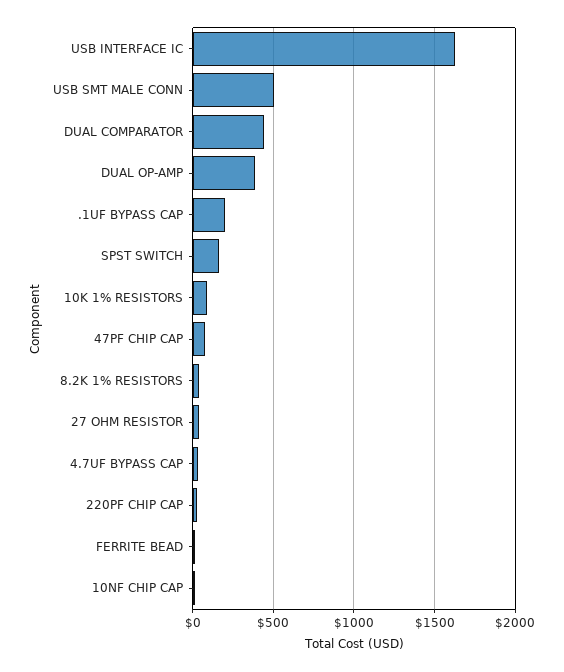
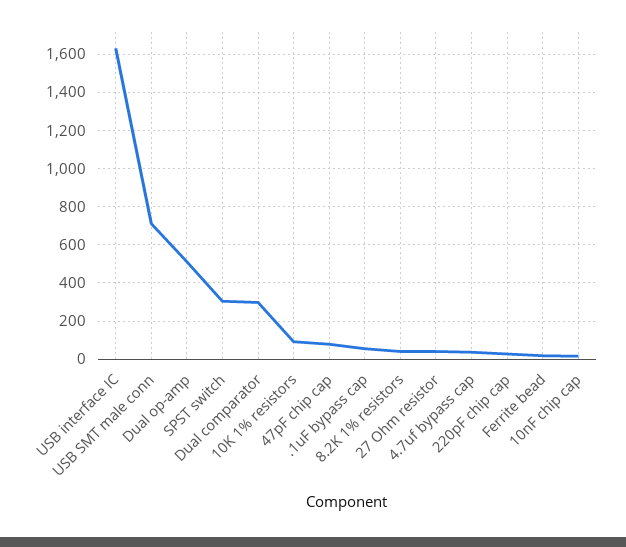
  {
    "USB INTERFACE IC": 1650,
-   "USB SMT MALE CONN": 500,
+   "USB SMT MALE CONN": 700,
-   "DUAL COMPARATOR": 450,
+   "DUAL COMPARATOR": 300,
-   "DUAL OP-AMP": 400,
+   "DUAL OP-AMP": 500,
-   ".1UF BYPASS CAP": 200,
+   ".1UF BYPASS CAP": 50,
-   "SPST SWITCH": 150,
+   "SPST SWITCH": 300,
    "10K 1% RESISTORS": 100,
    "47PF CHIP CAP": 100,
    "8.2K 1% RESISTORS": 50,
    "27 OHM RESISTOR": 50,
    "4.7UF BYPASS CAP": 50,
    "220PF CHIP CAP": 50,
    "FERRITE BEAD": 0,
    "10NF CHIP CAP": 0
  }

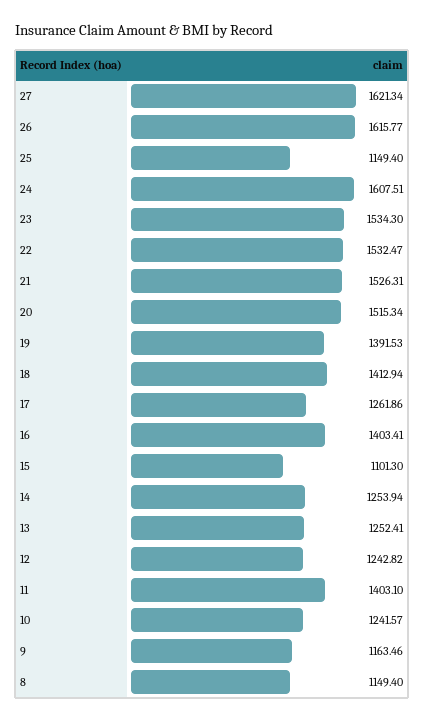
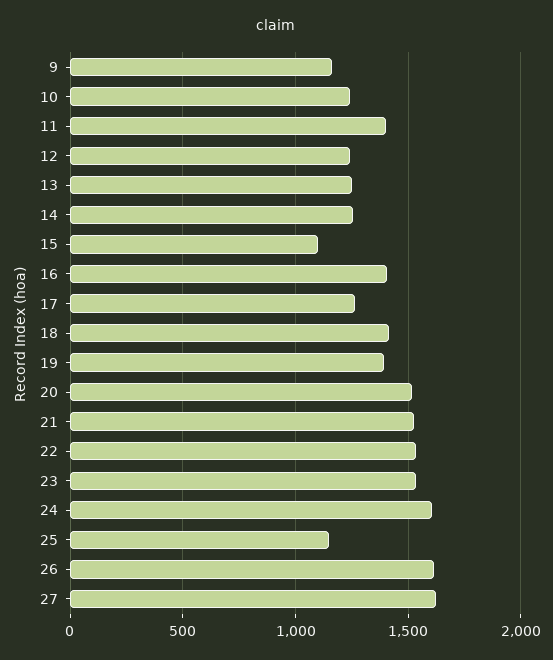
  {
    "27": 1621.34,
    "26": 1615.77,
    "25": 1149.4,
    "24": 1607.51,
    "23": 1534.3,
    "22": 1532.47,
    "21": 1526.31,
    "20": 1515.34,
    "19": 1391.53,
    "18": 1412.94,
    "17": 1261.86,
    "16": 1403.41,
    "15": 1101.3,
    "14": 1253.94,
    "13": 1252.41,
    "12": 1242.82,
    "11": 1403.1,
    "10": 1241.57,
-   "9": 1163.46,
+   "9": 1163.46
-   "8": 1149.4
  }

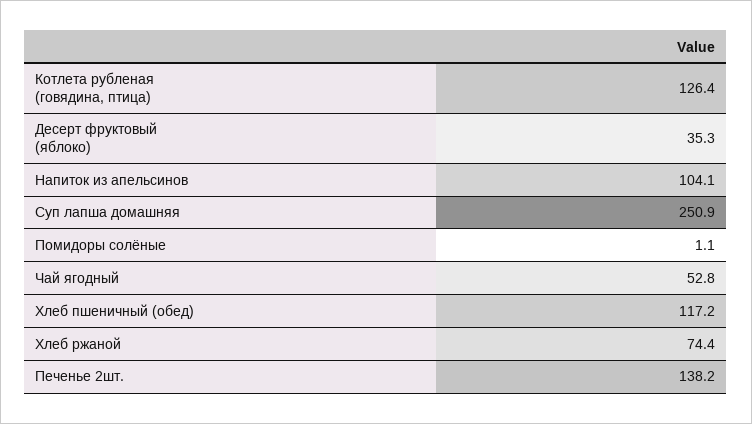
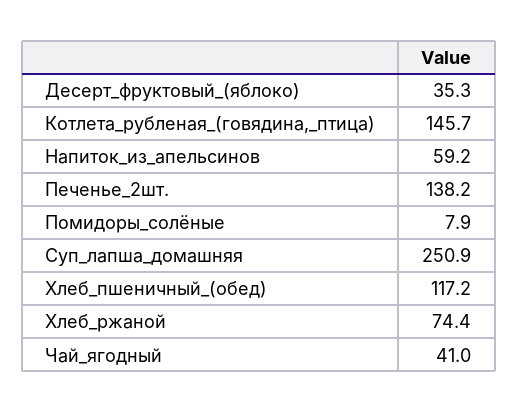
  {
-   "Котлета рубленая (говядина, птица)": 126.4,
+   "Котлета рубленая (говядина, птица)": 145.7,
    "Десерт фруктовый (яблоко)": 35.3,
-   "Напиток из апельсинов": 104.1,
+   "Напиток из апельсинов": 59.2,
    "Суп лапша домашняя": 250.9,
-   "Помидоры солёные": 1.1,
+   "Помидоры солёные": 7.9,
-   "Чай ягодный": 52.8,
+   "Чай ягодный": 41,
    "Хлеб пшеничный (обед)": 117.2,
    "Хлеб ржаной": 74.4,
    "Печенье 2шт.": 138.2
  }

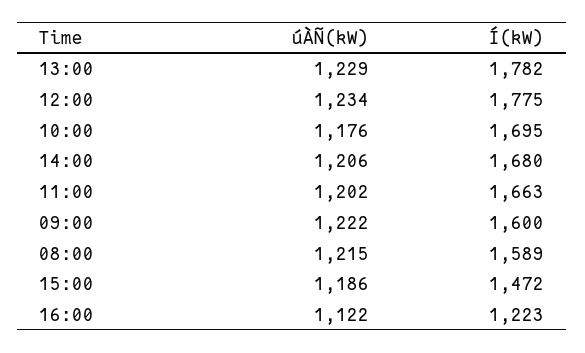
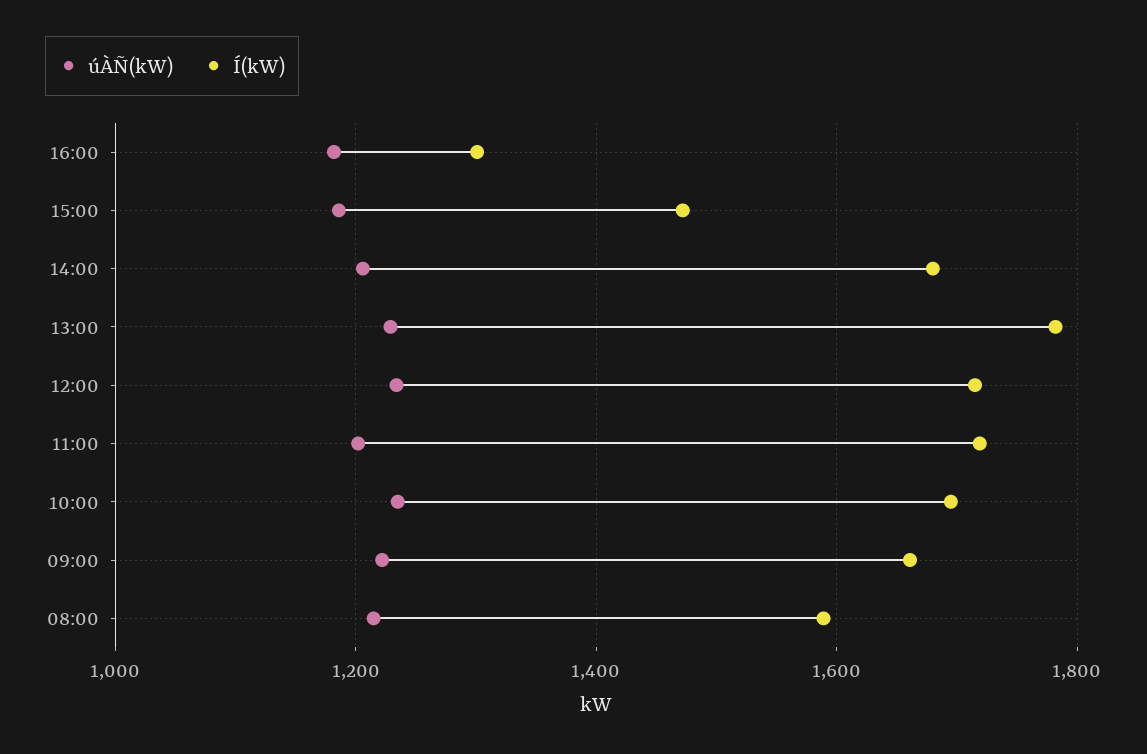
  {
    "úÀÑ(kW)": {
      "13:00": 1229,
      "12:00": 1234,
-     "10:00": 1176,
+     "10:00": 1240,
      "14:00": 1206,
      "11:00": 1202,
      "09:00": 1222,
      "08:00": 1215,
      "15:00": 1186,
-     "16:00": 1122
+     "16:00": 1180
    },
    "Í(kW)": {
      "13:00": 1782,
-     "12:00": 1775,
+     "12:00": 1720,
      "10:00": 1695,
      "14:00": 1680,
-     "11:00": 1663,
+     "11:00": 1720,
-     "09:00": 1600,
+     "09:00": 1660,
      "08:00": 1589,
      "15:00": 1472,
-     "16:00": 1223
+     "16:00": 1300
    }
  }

────────

# Problem:
What is the number of lines in the listing that contain the string "CONN"? Reply with that number alone.

# Exercise response:
2